Starlin construye una historia de superhéroes sin combates y sin enemigos, rindiendo tributo al pasado del héroe (el cual hace un pequeño resumen de su historia que sirve de perfecta recapitulación para el lector que no la domina) y desarrollando con triste elegancia el presente sin esperanza. El mejor aliado del buen guión es el inolvidable dibujo. Aprovechando las calidades que permite el formato, en especial en cuanto a color, Starlin (entintando sus propios lápices) da lo mejor de sí mismo, tanto en el diseño de las páginas —las hay inolvidables, como la que puede verse aquí al lado, poblada por viñetas mudas en que, desde una ventana del palacio, Mentor observa cómo en el jardín a sus pies Mar-Vell le comunica la verdad a su amada Elysius— como en la elaboración de una atmósfera marcadamente elegíaca. Si hablaba líneas arriba de esa frialdad de los dibujos de Starlin y sus compañeros de generación, aquí el dibujante supo utilizar esa cualidad para levantar un estilo de elegante neoclasicismo que parece congelar el tiempo y el espacio en torno a sus criaturas —cuyos rostros hieráticos parecen máscaras pétreas: el mejor modo de ocultar el profundo dolor—, a las que sitúa en escenarios, naturales o artificiales, que parecen decorados que existen solo para que ellos los transiten pero que, en cuanto se marchen, se desvanecerán en la nada.

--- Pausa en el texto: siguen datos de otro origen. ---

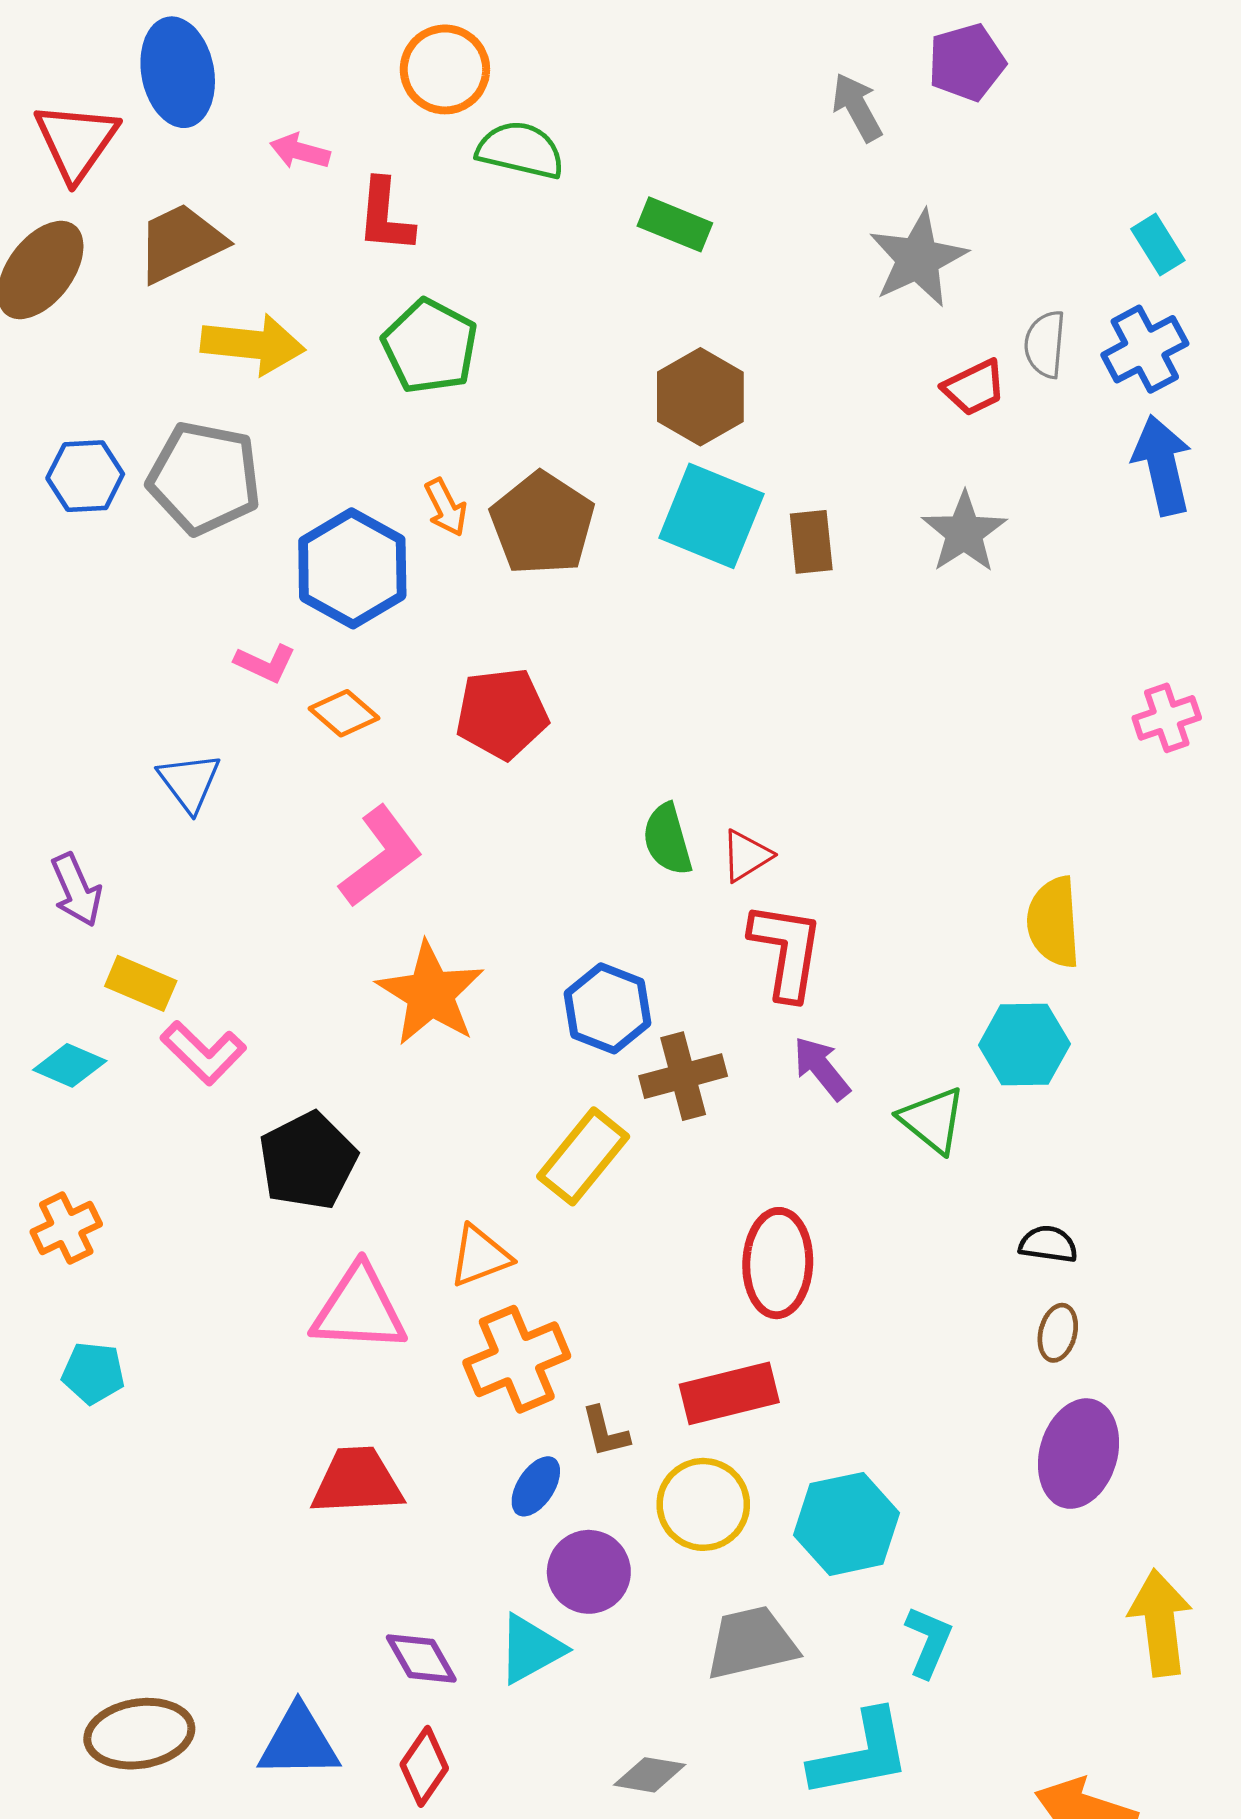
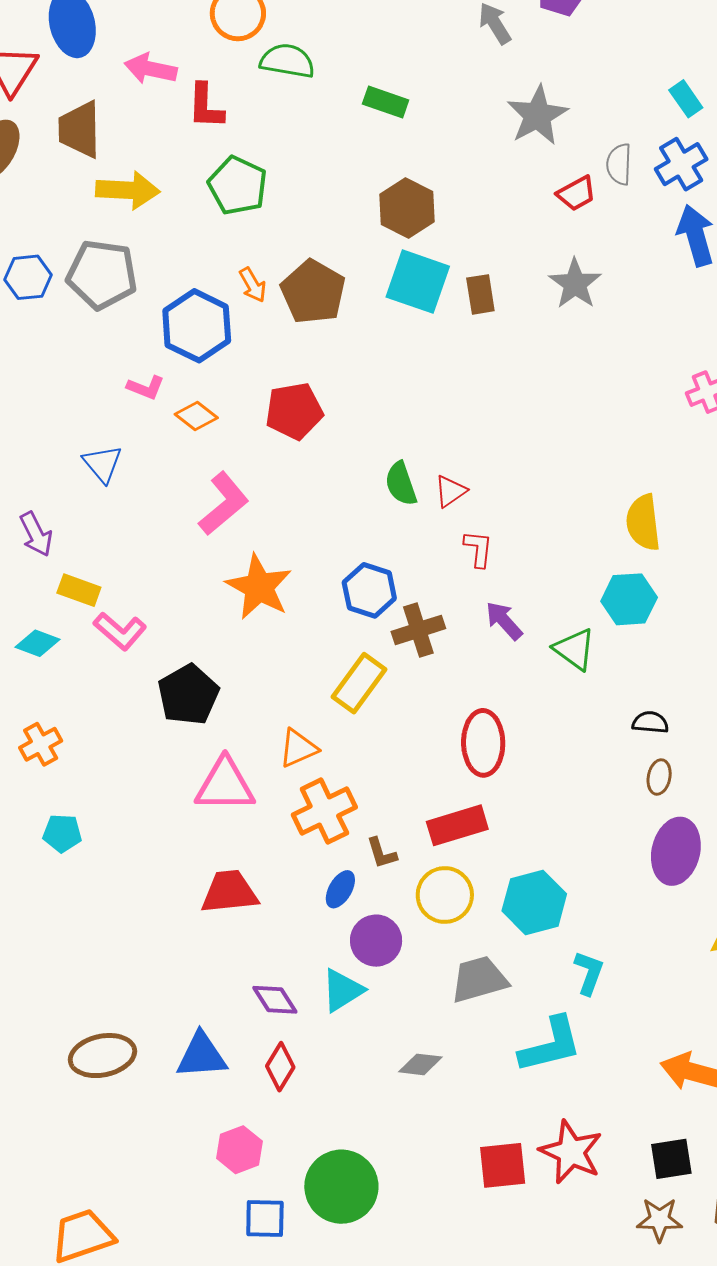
pink arrow: (300, 151) -> (151, 69), size x1.4
brown trapezoid: (181, 243) -> (80, 129), turned -62
red L-shape: (786, 951) -> (478, 549), size x0.6

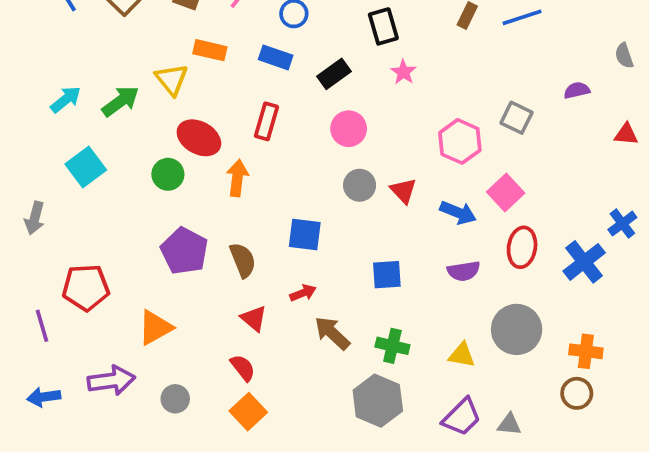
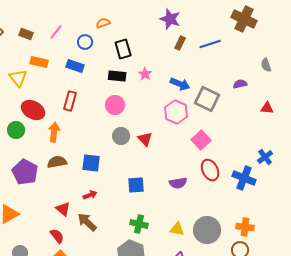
black rectangle: (383, 26) -> (123, 49), moved
black rectangle: (334, 74) -> (117, 76), moved, turned 42
gray square: (517, 118) -> (207, 99), size x1.4
blue arrow: (458, 213) -> (180, 84), moved
red ellipse: (522, 247) -> (210, 170), turned -35
brown semicircle: (243, 260) -> (57, 162), moved, turned -78
blue cross: (584, 262) -> (244, 178), turned -30
gray circle: (517, 329) -> (207, 230), moved
brown arrow: (332, 333) -> (87, 222), moved

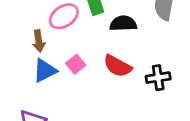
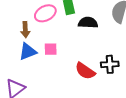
pink square: (76, 64) -> (51, 49), turned 32
red semicircle: (117, 66) -> (85, 71), moved

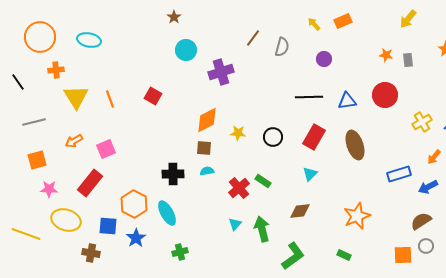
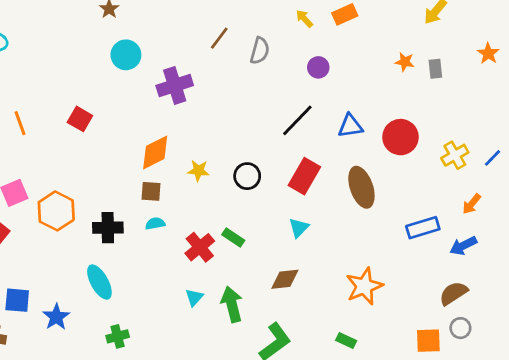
red circle: (385, 95) -> (401, 137), moved
black line: (309, 97) -> (297, 120), turned -44
orange hexagon: (134, 204) -> (56, 211), moved

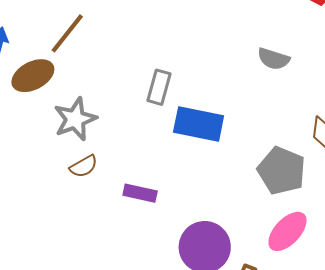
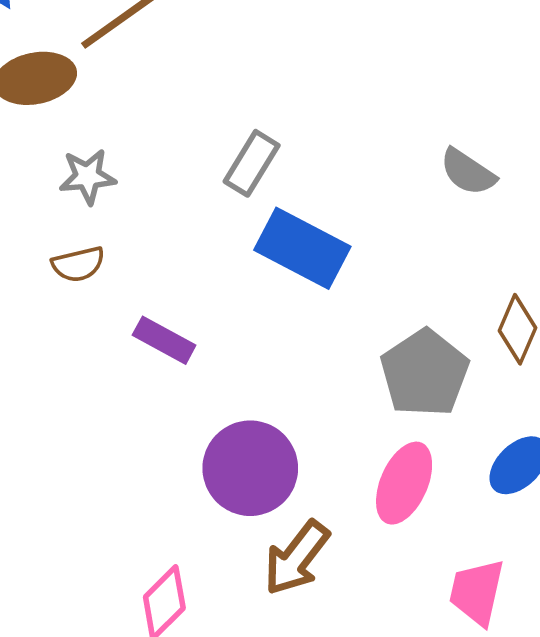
gray star: (75, 119) -> (88, 177), size x0.7
pink ellipse: (287, 231) -> (404, 483), turned -36

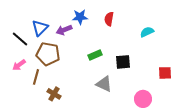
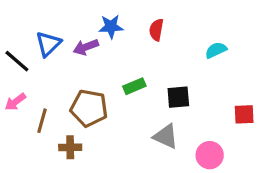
brown pentagon: (48, 54) -> (89, 108), moved
gray triangle: (104, 84) -> (166, 136), moved
brown cross: (54, 94) -> (70, 147), turned -32

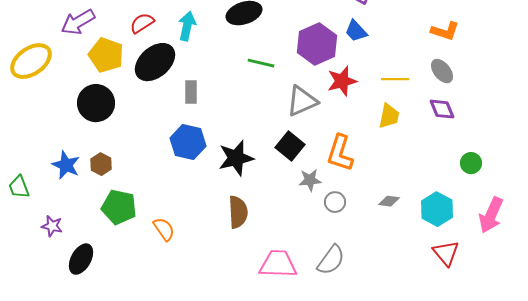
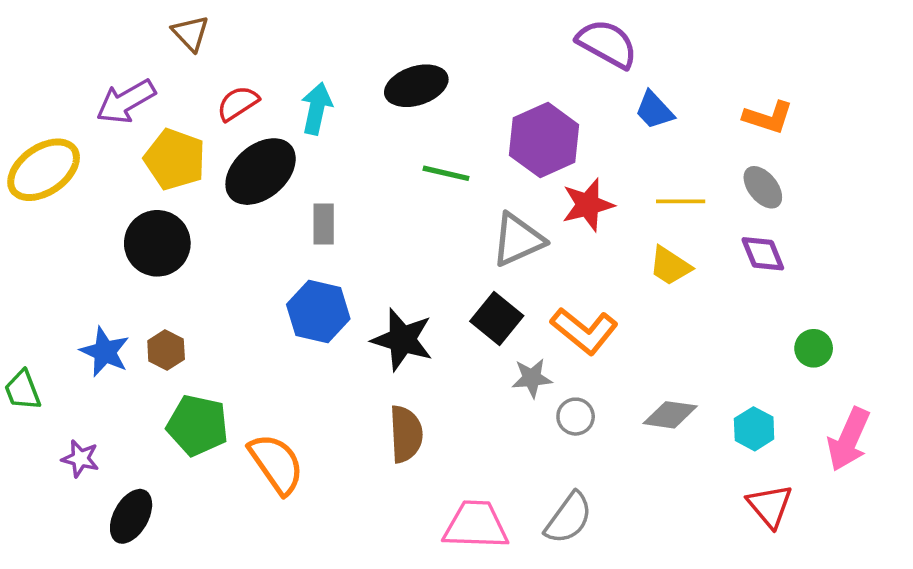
blue trapezoid: (356, 31) -> (654, 110), moved
yellow trapezoid: (389, 116) -> (670, 266), turned 112
orange L-shape: (340, 153) -> (584, 331), turned -69
black star: (236, 158) -> (402, 340), turned 30
gray diamond: (389, 201) -> (670, 415), size x1.4
cyan hexagon: (437, 209) -> (754, 429), size x0.7
orange semicircle: (164, 229) -> (276, 464), size x1.5

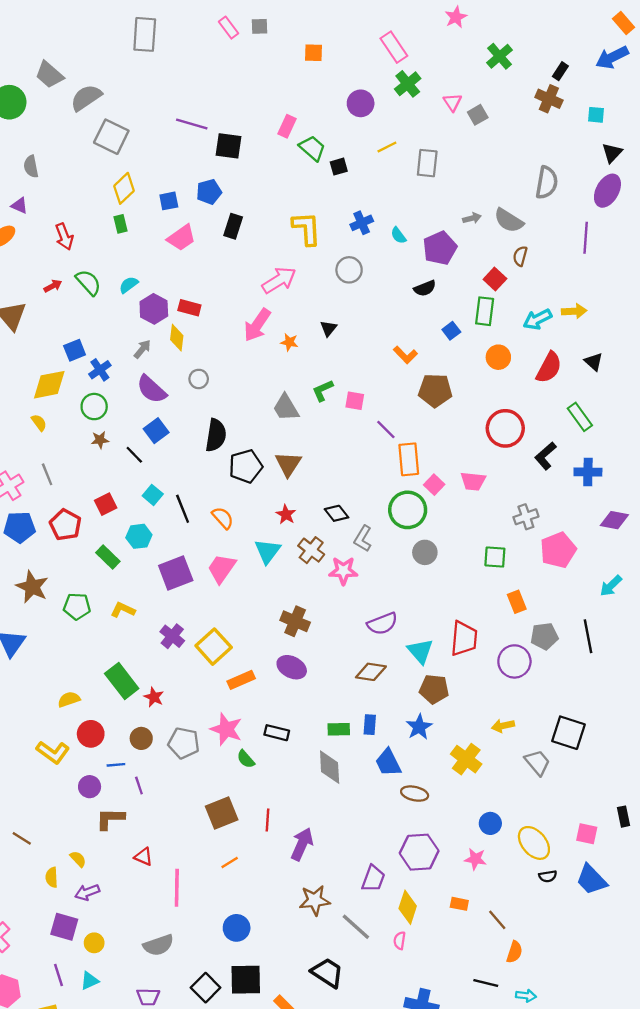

La culminación de la historia no puede ser mejor. Mientras en la realidad «exterior» Mar-Vell entra en coma, en esa dimensión interior que solo pueden conocer aquellos que están a punto de cruzar el umbral del otro lado, el Capitán se encuentra como guía particular, como su Virgilio, nada menos que a su archienemigo Thanos, quien con notable serenidad —templando su última resistencia hasta hacerle aceptar lo inevitable— lo conduce hasta su amada, la Muerte, con su perpetua túnica y el bello rostro femenino bajo la capucha. Y Marvel lo acepta, no sin antes desvanecer la ilusión que él no necesita para que la Muerte muestre su verdadero rostro cadavérico. Tras recibir el último beso, Thanos le invita a darle la mano para iniciar ese viaje definitivo en el que «ella nos mostrará lo que no tiene fin… sólo principio». No puede haber mejor despedida del Capitán que esa fabulosa viñeta con los dos viajeros, cogidos de la mano de la doncella que nunca habla, penetran en la blancura cegadora de la nada. Así, si es seguro que el Capitán Marvel no sea el personaje más memorable que haya poblado las páginas de la Casa de las Ideas, sí es desde luego el que mejor ha sabido despedirse.